Redditi 2021: contraddizioni sull’acquisto di immobili ristrutturati

Le norme sulla detrazione, apparentemente chiare, sono complicate dalle interpretazioni dell’Agenzia delle Entrate che poi si contraddice.
La detrazione per l’acquisto di immobili ristrutturati venne introdotta con l’art. 9 L. 28.12.2001 n. 448 e prorogata negli anni, sino all’introduzione definitiva nell’art. 16-bis del Tuir, i cui presupposti sono abbastanza semplici e così riassumibili: il contribuente può detrarre dalla propria dichiarazione il 50% del 25% delle spese sostenute per acquistare un’unità immobiliare, nella presunzione che il 25% delle spese sostenute sia relativo alle spese di ristrutturazione, sino a un massimo di 96.000 euro.
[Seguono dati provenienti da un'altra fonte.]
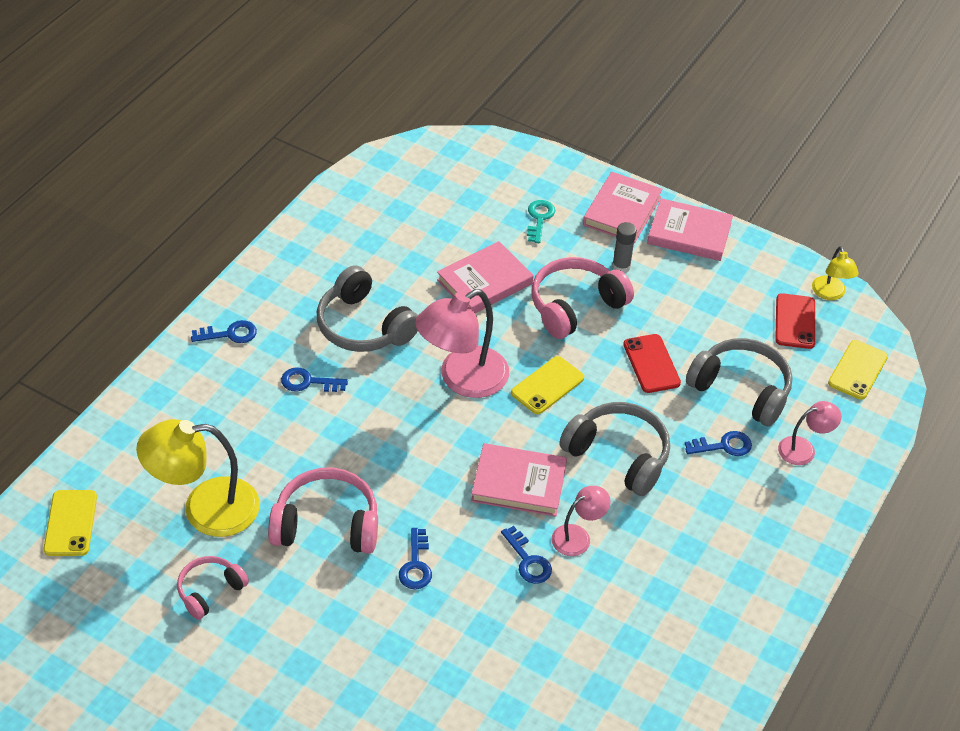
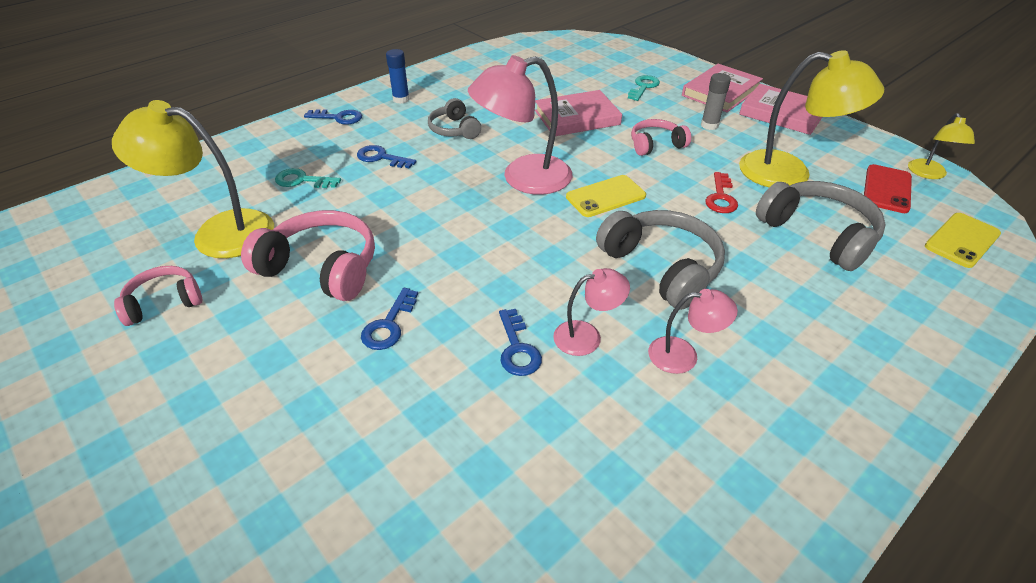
camera: 20 degrees right, 5 degrees down
(70, 523) = (94, 220): yellow phone -> none
(245, 429) = (302, 180): none -> turquoise key
(283, 291) = (401, 99): none -> blue glue stick
(364, 326) = (454, 129): grey headphones -> grey headphones, size x0.59
(519, 483) = (540, 271): pink book -> none
(575, 306) = (656, 145): pink headphones -> pink headphones, size x0.59
(651, 364) = (721, 197): red phone -> red key
(707, 319) = (789, 173): none -> yellow lamp
(723, 446) = (789, 281): blue key -> none
(804, 449) = (891, 302): pink lamp -> pink lamp (683, 355)

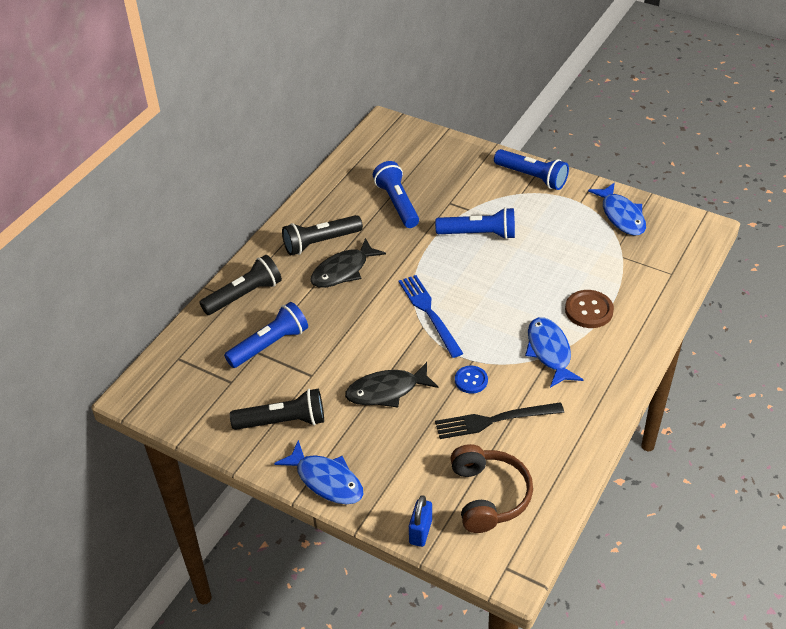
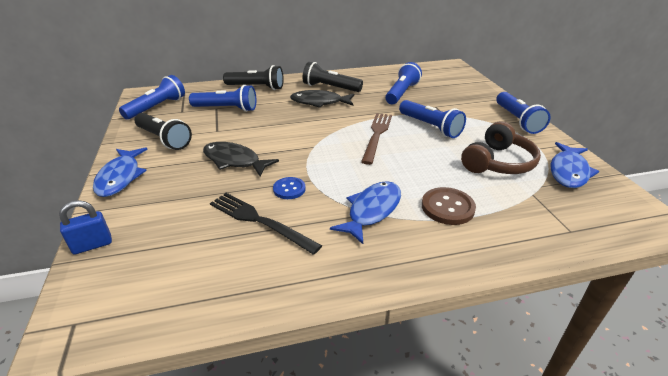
camera: 45 degrees right, 10 degrees down
(194, 397) = (157, 107): none -> blue flashlight
(429, 313) = (330, 143): blue fork -> none
(452, 276) = (377, 135): none -> brown fork
(489, 496) = (165, 262): brown headphones -> brown headphones (498, 162)

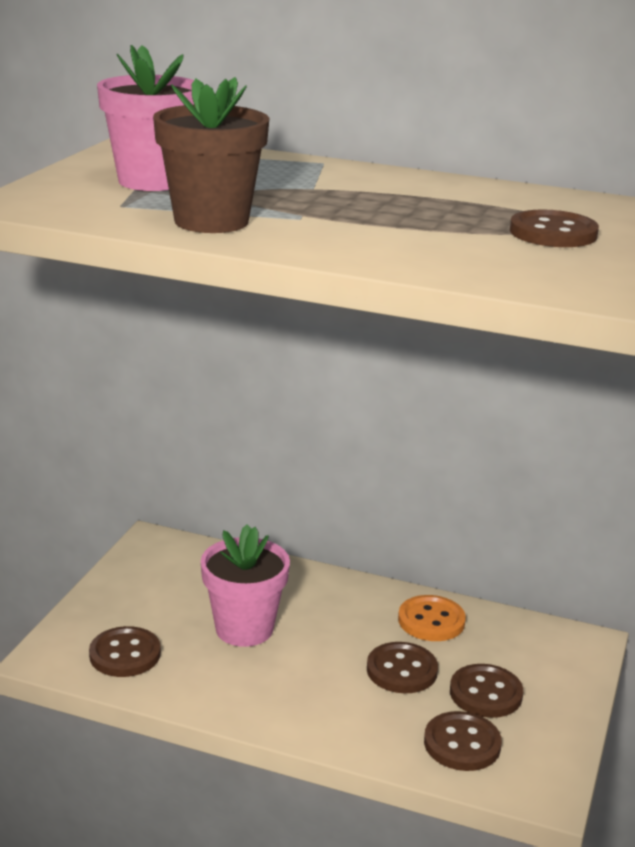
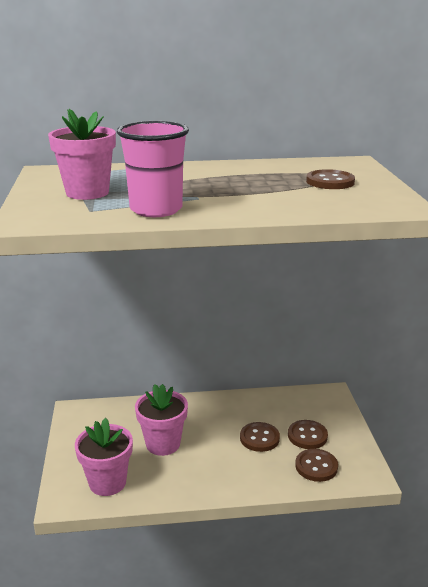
camera: 25 degrees left, 0 degrees up
(125, 654) = (107, 482): brown button -> pink flower pot
(211, 221) = (156, 209): brown flower pot -> pink cup
(431, 621) = (254, 407): orange button -> none

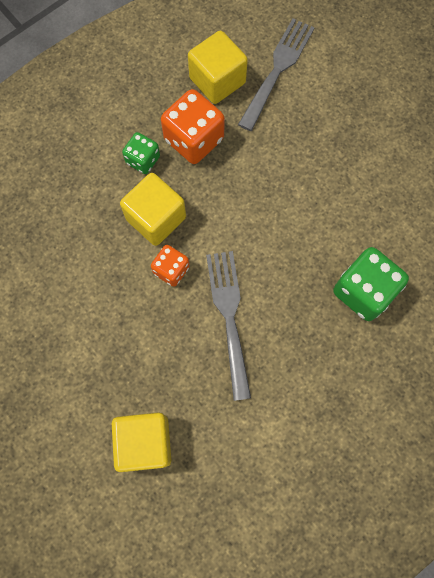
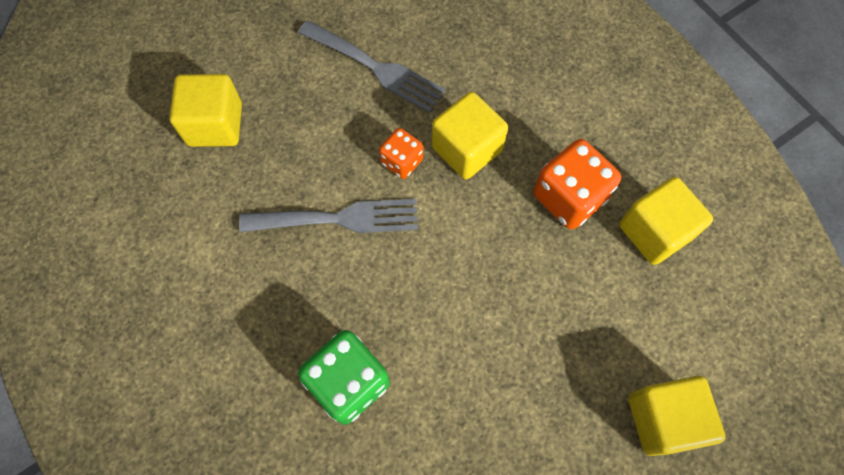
camera: 95 degrees right, 5 degrees down
(143, 160) = (542, 139): green dice -> none
(277, 70) = (673, 310): grey fork -> grey fork (375, 67)
(356, 79) = (663, 419): none -> yellow cube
In pratica, se acquisto un alloggio da un’impresa di costruzioni che ha proceduto alla ristrutturazione dell’immobile, avrò diritto di detrarre il 25% della spesa sostenuta: acquisto di unità abitativa (incluso la pertinenza) per 400.000 euro (Iva compresa), spese di ristrutturazione presunte 25%, pari a 100.000 euro, spese di ristrutturazione da indicare in dichiarazione pari a 96.000 euro, da suddividere in 10 rate annuali.

Il testo dell’art. 16-bis del Tuir indica inoltre che deve trattarsi di interventi di restauro, risanamento conservativo, ristrutturazione edilizia riguardanti interi fabbricati, eseguiti da imprese di costruzione o ristrutturazione immobiliare, cooperative edilizie e che l’atto di vendita venga stipulato entro 18 mesi dal termine dei lavori; sembra tutto semplice: vado dal notaio, acquisto l’immobile, nell’atto viene indicato di tutto e di più, anche in riferimento all’art. 16-bis del Tuir e alla detrazione spettante (l’obbligo di effettuare pagamenti con bonifico bancario è stato soppresso dall’art. 1-bis D.M. 9.05.2002, n. 153 con decorrenza dal 10.08.2002).
Senonché il richiamato art. 16-bis prevede che l’intervento riguardi interi fabbricati: in parole molto semplici se l’impresa ha acquisito un fabbricato composto da 5 unità e ristruttura realizzando sempre 5 unità, deve procedere alla ristrutturazione dell’intero fabbricato e non, ad esempio, ristrutturane 3 e cederne 2 al grezzo o in corso di ristrutturazione.

Ma non basta: la circolare 4.04.2017, n. 7/E (ma anche la circolare 8.07.2020, n. 19/E, p. 286) prevede che per procedere alla detrazione occorre che si realizzi anche il presupposto costituito dall’ultimazione dei lavori riguardanti l’intero fabbricato (non dell’unità immobiliare, ma dell’intero fabbricato) e che la detrazione possa essere fruita solo dall’anno di imposta in cui i lavori siano stati ultimati; in parole semplici: con atto di acquisto del 2020, ma ultimazione dei lavori dell’intero fabbricato 2022, la detrazione spetta dal 2022 e non dal 2020.
Tale affermazione si reputa non corretta, in quanto sarebbe sufficiente, a giudizio di chi scrive, il fine lavori parziale relativo all’unità immobiliare ceduta e la documentazione edilizia-urbanistica presentata in Comune, al fine di dimostrare la “ristrutturazione dell’intero fabbricato”.

Sta di fatto poi che l’affermazione di cui sopra viene contraddetta dalla stessa Agenzia delle Entrate nella circolare n. 10.06.2004, n. 24/E, risposta n. 17, laddove al contribuente è concesso di usufruire della detrazione per gli acconti versati a seguito di preliminare registrato entro la data di presentazione della dichiarazione dei redditi nella quale si intende fruire della detrazione: se così è, nel caso in cui i lavori dell’intero fabbricato non risultino ultimati, è preferibile stipulare un preliminare registrato e magari anche trascritto, versando a titolo di acconto l’intero prezzo e procedere alla detrazione in base alla data di versamento dell’acconto.
Poi, fortunatamente, le circolari assumono rilievo all’interno dell’Amministrazione Finanziaria, così come ha avuto modo di affermare la Corte di Cassazione con la sentenza 237/2009.